The Honourable Michael Wilson
Chairman & CEO, UBS Global Asset Management (Canada) Co
Michael Wilson is Chairman and CEO of UBS Global Asset Management (Canada) Co., one of Canada’s largest managers of pension fund and other institutional investments. Prior to July 2000, Mr. Wilson was Vice-Chairman & Director of RBC Dominion Securities Inc. He has held senior federal cabinet posts in Finance and Industry, Science and Technology, and International Trade in the Government of Canada. Mr. Wilson is a Director of BP p.l.c., Manulife Financial and UBS Global Asset Management.
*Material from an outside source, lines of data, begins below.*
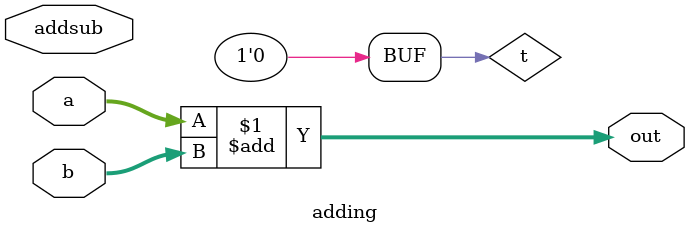
<source format=v>
module adding(a, b, out,  addsub);
    input [2:0] a, b;
    input addsub;
    output [2:0] out;

    wire temp;
    wire t;
    assign t = 1'b0;
    assign out = a+b;
    //fourBit_FA pls(.a(a),.b(b),.cin(t),.cout(temp),.s(out));
    
endmodule
</source>
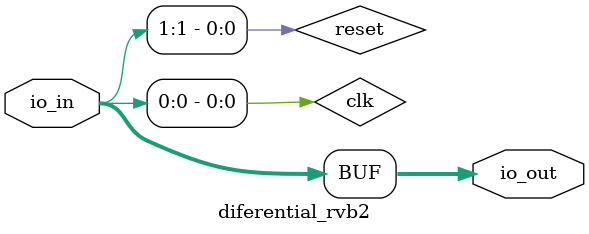
<source format=v>
`default_nettype none

module diferential_rvb2 (
  input [7:0] io_in,
  output [7:0] io_out
);

   wire        clk = io_in[0];
   wire        reset = io_in[1];

   assign io_out = io_in;
endmodule

</source>
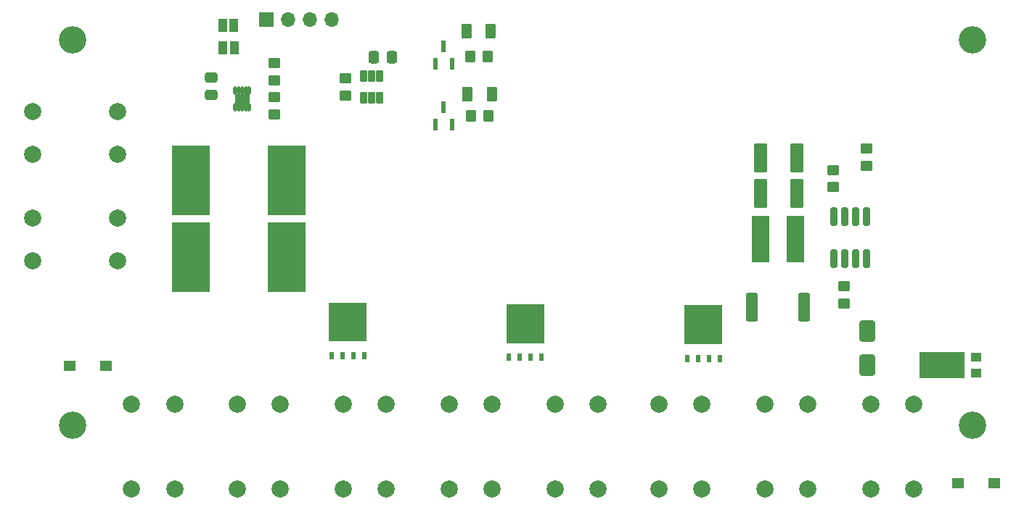
<source format=gbr>
%TF.GenerationSoftware,KiCad,Pcbnew,7.0.2-0*%
%TF.CreationDate,2024-05-03T02:11:47-07:00*%
%TF.ProjectId,EE156_2_Layer,45453135-365f-4325-9f4c-617965722e6b,rev?*%
%TF.SameCoordinates,Original*%
%TF.FileFunction,Soldermask,Top*%
%TF.FilePolarity,Negative*%
%FSLAX46Y46*%
G04 Gerber Fmt 4.6, Leading zero omitted, Abs format (unit mm)*
G04 Created by KiCad (PCBNEW 7.0.2-0) date 2024-05-03 02:11:47*
%MOMM*%
%LPD*%
G01*
G04 APERTURE LIST*
G04 Aperture macros list*
%AMRoundRect*
0 Rectangle with rounded corners*
0 $1 Rounding radius*
0 $2 $3 $4 $5 $6 $7 $8 $9 X,Y pos of 4 corners*
0 Add a 4 corners polygon primitive as box body*
4,1,4,$2,$3,$4,$5,$6,$7,$8,$9,$2,$3,0*
0 Add four circle primitives for the rounded corners*
1,1,$1+$1,$2,$3*
1,1,$1+$1,$4,$5*
1,1,$1+$1,$6,$7*
1,1,$1+$1,$8,$9*
0 Add four rect primitives between the rounded corners*
20,1,$1+$1,$2,$3,$4,$5,0*
20,1,$1+$1,$4,$5,$6,$7,0*
20,1,$1+$1,$6,$7,$8,$9,0*
20,1,$1+$1,$8,$9,$2,$3,0*%
G04 Aperture macros list end*
%ADD10RoundRect,0.249999X-0.450001X-1.425001X0.450001X-1.425001X0.450001X1.425001X-0.450001X1.425001X0*%
%ADD11C,2.004000*%
%ADD12RoundRect,0.250000X-0.350000X-0.450000X0.350000X-0.450000X0.350000X0.450000X-0.350000X0.450000X0*%
%ADD13RoundRect,0.250000X0.375000X0.625000X-0.375000X0.625000X-0.375000X-0.625000X0.375000X-0.625000X0*%
%ADD14R,1.000000X1.500000*%
%ADD15RoundRect,0.102000X0.110000X-0.380000X0.110000X0.380000X-0.110000X0.380000X-0.110000X-0.380000X0*%
%ADD16RoundRect,0.102000X0.750000X-0.450000X0.750000X0.450000X-0.750000X0.450000X-0.750000X-0.450000X0*%
%ADD17R,0.499999X0.850011*%
%ADD18R,0.599999X0.799998*%
%ADD19RoundRect,0.381000X0.381000X-0.762000X0.381000X0.762000X-0.381000X0.762000X-0.381000X-0.762000X0*%
%ADD20RoundRect,0.250000X-0.450000X0.350000X-0.450000X-0.350000X0.450000X-0.350000X0.450000X0.350000X0*%
%ADD21R,2.057400X5.511800*%
%ADD22R,0.558800X1.320800*%
%ADD23RoundRect,0.250000X-0.537500X-1.450000X0.537500X-1.450000X0.537500X1.450000X-0.537500X1.450000X0*%
%ADD24RoundRect,0.144000X-0.258000X0.943000X-0.258000X-0.943000X0.258000X-0.943000X0.258000X0.943000X0*%
%ADD25RoundRect,0.250000X-0.650000X1.000000X-0.650000X-1.000000X0.650000X-1.000000X0.650000X1.000000X0*%
%ADD26RoundRect,0.142600X0.249400X-0.564400X0.249400X0.564400X-0.249400X0.564400X-0.249400X-0.564400X0*%
%ADD27C,3.200000*%
%ADD28RoundRect,0.250000X0.450000X-0.350000X0.450000X0.350000X-0.450000X0.350000X-0.450000X-0.350000X0*%
%ADD29R,1.397000X1.219200*%
%ADD30RoundRect,0.250000X-0.337500X-0.475000X0.337500X-0.475000X0.337500X0.475000X-0.337500X0.475000X0*%
%ADD31R,4.445000X8.128000*%
%ADD32R,1.143000X0.990600*%
%ADD33R,5.207000X3.098800*%
%ADD34R,1.700000X1.700000*%
%ADD35O,1.700000X1.700000*%
%ADD36RoundRect,0.250000X-0.475000X0.337500X-0.475000X-0.337500X0.475000X-0.337500X0.475000X0.337500X0*%
G04 APERTURE END LIST*
%TO.C,U4*%
G36*
X244810001Y-173250001D02*
G01*
X240400001Y-173250001D01*
X240400001Y-168700001D01*
X244809999Y-168700001D01*
X244810001Y-173250001D01*
G37*
%TO.C,U6*%
G36*
X286300001Y-173550001D02*
G01*
X281890001Y-173550001D01*
X281890001Y-169000001D01*
X286299999Y-169000001D01*
X286300001Y-173550001D01*
G37*
%TO.C,U5*%
G36*
X265505001Y-173425500D02*
G01*
X261095001Y-173425500D01*
X261095001Y-168875500D01*
X265504999Y-168875500D01*
X265505001Y-173425500D01*
G37*
%TD*%
D10*
%TO.C,R9*%
X289750000Y-169200000D03*
X295850000Y-169200000D03*
%TD*%
D11*
%TO.C,J6*%
X271800000Y-190517500D03*
X271800000Y-180617500D03*
X266800000Y-190517500D03*
X266800000Y-180617500D03*
%TD*%
D12*
%TO.C,R7*%
X256900000Y-139900000D03*
X258900000Y-139900000D03*
%TD*%
D13*
%TO.C,D3*%
X259400000Y-144300000D03*
X256600000Y-144300000D03*
%TD*%
D11*
%TO.C,J2*%
X205882500Y-151400000D03*
X215782500Y-151400000D03*
X205882500Y-146400000D03*
X215782500Y-146400000D03*
%TD*%
D14*
%TO.C,JP5*%
X228000000Y-136300000D03*
X229300000Y-136300000D03*
%TD*%
D11*
%TO.C,J8*%
X247100000Y-190517500D03*
X247100000Y-180617500D03*
X242100000Y-190517500D03*
X242100000Y-180617500D03*
%TD*%
D15*
%TO.C,U1*%
X229500000Y-145900000D03*
X229900000Y-145900000D03*
X230300000Y-145900000D03*
X230700000Y-145900000D03*
X231100000Y-145900000D03*
X231100000Y-143930000D03*
X230700000Y-143930000D03*
X230300000Y-143930000D03*
X229900000Y-143930000D03*
X229500000Y-143930000D03*
D16*
X230300000Y-144915000D03*
%TD*%
D13*
%TO.C,D2*%
X256500000Y-137000000D03*
X259300000Y-137000000D03*
%TD*%
D11*
%TO.C,J9*%
X234750000Y-190517500D03*
X234750000Y-180617500D03*
X229750000Y-190517500D03*
X229750000Y-180617500D03*
%TD*%
D17*
%TO.C,U4*%
X240700000Y-174924002D03*
X241970000Y-174924002D03*
X243240000Y-174924002D03*
X244510000Y-174924002D03*
D18*
X244510000Y-169100000D03*
X243240000Y-169100000D03*
X241970000Y-169100000D03*
X240700000Y-169100000D03*
D19*
X241182600Y-172075301D03*
X244027400Y-172075301D03*
%TD*%
D20*
%TO.C,R6*%
X300500000Y-166800000D03*
X300500000Y-168800000D03*
%TD*%
D21*
%TO.C,L1*%
X290780700Y-161300000D03*
X294819300Y-161300000D03*
%TD*%
D11*
%TO.C,J5*%
X283900000Y-190517500D03*
X283900000Y-180617500D03*
X278900000Y-190517500D03*
X278900000Y-180617500D03*
%TD*%
D22*
%TO.C,U7*%
X252847500Y-140816000D03*
X254752500Y-140816000D03*
X253800000Y-138784000D03*
%TD*%
D23*
%TO.C,C3*%
X290762500Y-155900000D03*
X295037500Y-155900000D03*
%TD*%
D24*
%TO.C,U3*%
X303105000Y-158625000D03*
X301835000Y-158625000D03*
X300565000Y-158625000D03*
X299295000Y-158625000D03*
X299295000Y-163575000D03*
X300565000Y-163575000D03*
X301835000Y-163575000D03*
X303105000Y-163575000D03*
%TD*%
D25*
%TO.C,D1*%
X303200000Y-172000000D03*
X303200000Y-176000000D03*
%TD*%
D26*
%TO.C,U2*%
X244450000Y-144755000D03*
X245400000Y-144755000D03*
X246350000Y-144755000D03*
X246350000Y-142245000D03*
X245400000Y-142245000D03*
X244450000Y-142245000D03*
%TD*%
D27*
%TO.C,H3*%
X315500000Y-183000000D03*
%TD*%
D11*
%TO.C,J1*%
X205882500Y-163800000D03*
X215782500Y-163800000D03*
X205882500Y-158800000D03*
X215782500Y-158800000D03*
%TD*%
D27*
%TO.C,H2*%
X315500000Y-138000000D03*
%TD*%
D28*
%TO.C,R2*%
X234000000Y-146700000D03*
X234000000Y-144700000D03*
%TD*%
D17*
%TO.C,U6*%
X282190000Y-175224002D03*
X283460000Y-175224002D03*
X284730000Y-175224002D03*
X286000000Y-175224002D03*
D18*
X286000000Y-169400000D03*
X284730000Y-169400000D03*
X283460000Y-169400000D03*
X282190000Y-169400000D03*
D19*
X282672600Y-172375301D03*
X285517400Y-172375301D03*
%TD*%
D29*
%TO.C,C5*%
X318008200Y-189800000D03*
X313791800Y-189800000D03*
%TD*%
D14*
%TO.C,JP4*%
X229350000Y-138900000D03*
X228050000Y-138900000D03*
%TD*%
D30*
%TO.C,C2*%
X245662500Y-140000000D03*
X247737500Y-140000000D03*
%TD*%
D31*
%TO.C,WSLP59312L000FEA_2*%
X235513400Y-154400000D03*
X224286600Y-154400000D03*
%TD*%
D27*
%TO.C,H4*%
X210500000Y-183000000D03*
%TD*%
D17*
%TO.C,U5*%
X261395000Y-175099501D03*
X262665000Y-175099501D03*
X263935000Y-175099501D03*
X265205000Y-175099501D03*
D18*
X265205000Y-169275499D03*
X263935000Y-169275499D03*
X262665000Y-169275499D03*
X261395000Y-169275499D03*
D19*
X261877600Y-172250800D03*
X264722400Y-172250800D03*
%TD*%
D11*
%TO.C,J7*%
X259450000Y-190517500D03*
X259450000Y-180617500D03*
X254450000Y-190517500D03*
X254450000Y-180617500D03*
%TD*%
D12*
%TO.C,R8*%
X257000000Y-146900000D03*
X259000000Y-146900000D03*
%TD*%
D32*
%TO.C,CR1*%
X315900000Y-176940002D03*
X315900000Y-175100000D03*
D33*
X311912200Y-176020001D03*
%TD*%
D34*
%TO.C,J14*%
X233100000Y-135600000D03*
D35*
X235640000Y-135600000D03*
X238180000Y-135600000D03*
X240720000Y-135600000D03*
%TD*%
D20*
%TO.C,R3*%
X242300000Y-142500000D03*
X242300000Y-144500000D03*
%TD*%
D11*
%TO.C,J3*%
X308600000Y-190517500D03*
X308600000Y-180617500D03*
X303600000Y-190517500D03*
X303600000Y-180617500D03*
%TD*%
D22*
%TO.C,U8*%
X252847500Y-147932000D03*
X254752500Y-147932000D03*
X253800000Y-145900000D03*
%TD*%
D11*
%TO.C,J10*%
X222400000Y-190517500D03*
X222400000Y-180617500D03*
X217400000Y-190517500D03*
X217400000Y-180617500D03*
%TD*%
D23*
%TO.C,C4*%
X290762500Y-151800000D03*
X295037500Y-151800000D03*
%TD*%
D29*
%TO.C,C6*%
X210191800Y-176100000D03*
X214408200Y-176100000D03*
%TD*%
D36*
%TO.C,C1*%
X226700000Y-142362500D03*
X226700000Y-144437500D03*
%TD*%
D31*
%TO.C,WSLP59312L000FEA_1*%
X224286600Y-163400000D03*
X235513400Y-163400000D03*
%TD*%
D20*
%TO.C,R1*%
X234000000Y-140700000D03*
X234000000Y-142700000D03*
%TD*%
D27*
%TO.C,H1*%
X210500000Y-138000000D03*
%TD*%
D28*
%TO.C,R5*%
X299200000Y-155200000D03*
X299200000Y-153200000D03*
%TD*%
D11*
%TO.C,J4*%
X296250000Y-190517500D03*
X296250000Y-180617500D03*
X291250000Y-190517500D03*
X291250000Y-180617500D03*
%TD*%
D20*
%TO.C,R4*%
X303100000Y-150700000D03*
X303100000Y-152700000D03*
%TD*%
M02*

</source>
He has also been active in a number of community organizations in Canada and the United States and is the Chair of the Canadian Council for Public-Private Partnerships and the Canadian Coalition on Good Governance.


Hassan Yussuff
Secretary-Treasurer, Canadian Labour Congress
Hassan Yussuff is Secretary-Treasurer of the Canadian Labour Congress. He was elected to the number two position in Canadian labour’s leadership at the 23rd Convention of the CLC in June 2002, after serving three years as Executive Vice-President. Hassan Yussuff’s active involvement in the labour movement started in the mid-1970s in Toronto, when as a young worker at CanCar, he was elected plant chairperson of Local 252 of the Canadian Auto Workers. This involvement lead to the position of CAW Director of Human Rights. Today, as one of the top four CLC Officers, Yussuff’s diverse portfolio includes: health and safety; environment; human rights and anti-racism; immigration and refugees issues along with a number of international responsibilities. Since 2001, he has been President of COSATE, the trade union advisory committee of the Organization of American States (OAS).